■ Given records ■

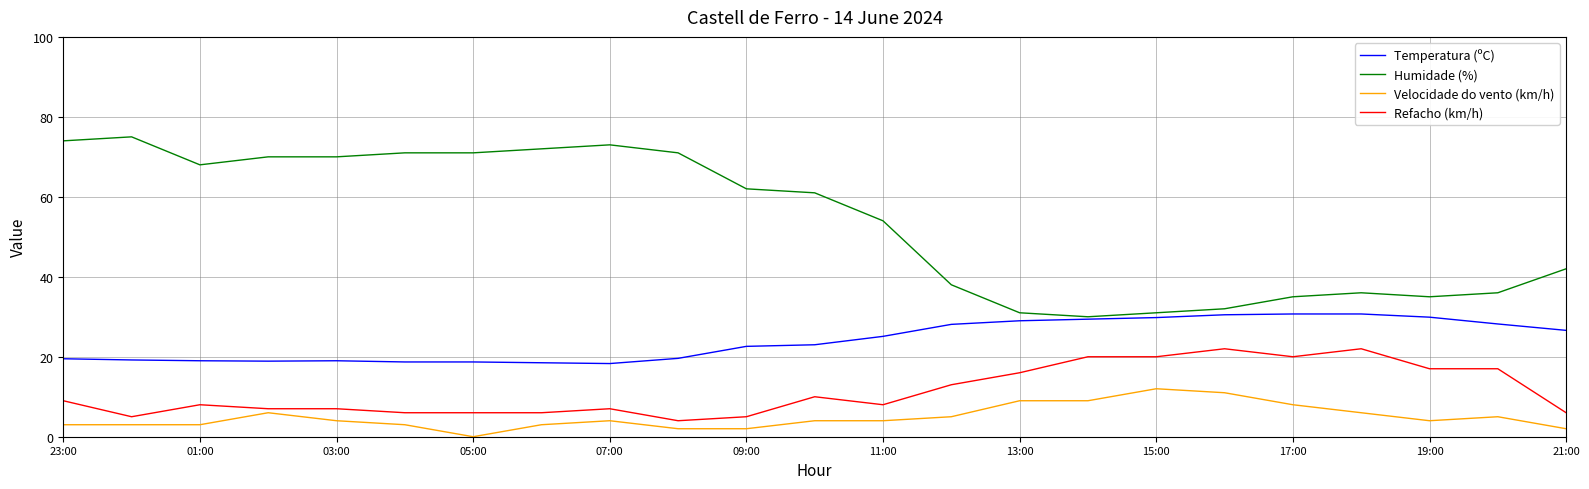

Which series has the largest total across all categories?

Humidade (%)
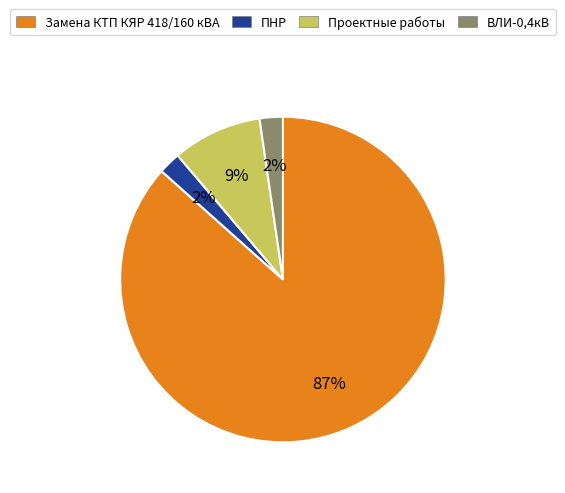

What percentage is the ПНР slice, to the nearest percent?

2%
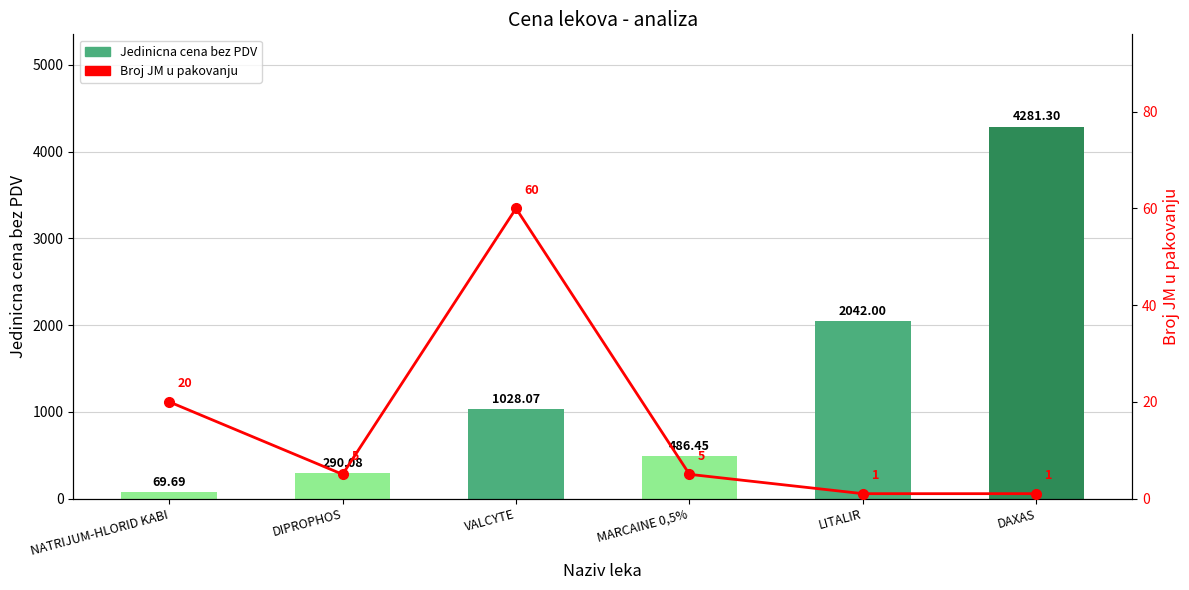

What value does the Broj JM u pakovanju series have at MARCAINE 0,5%?

5.0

■ Directions for this task ■
Can you repeat the records above with every "series" swapped for "group" and everything else unchanged, leaving out the pictures?

■ Reply to the task ■
Which group has the largest total across all categories?

Humidade (%)

What percentage is the ПНР slice, to the nearest percent?

2%

What value does the Broj JM u pakovanju group have at MARCAINE 0,5%?

5.0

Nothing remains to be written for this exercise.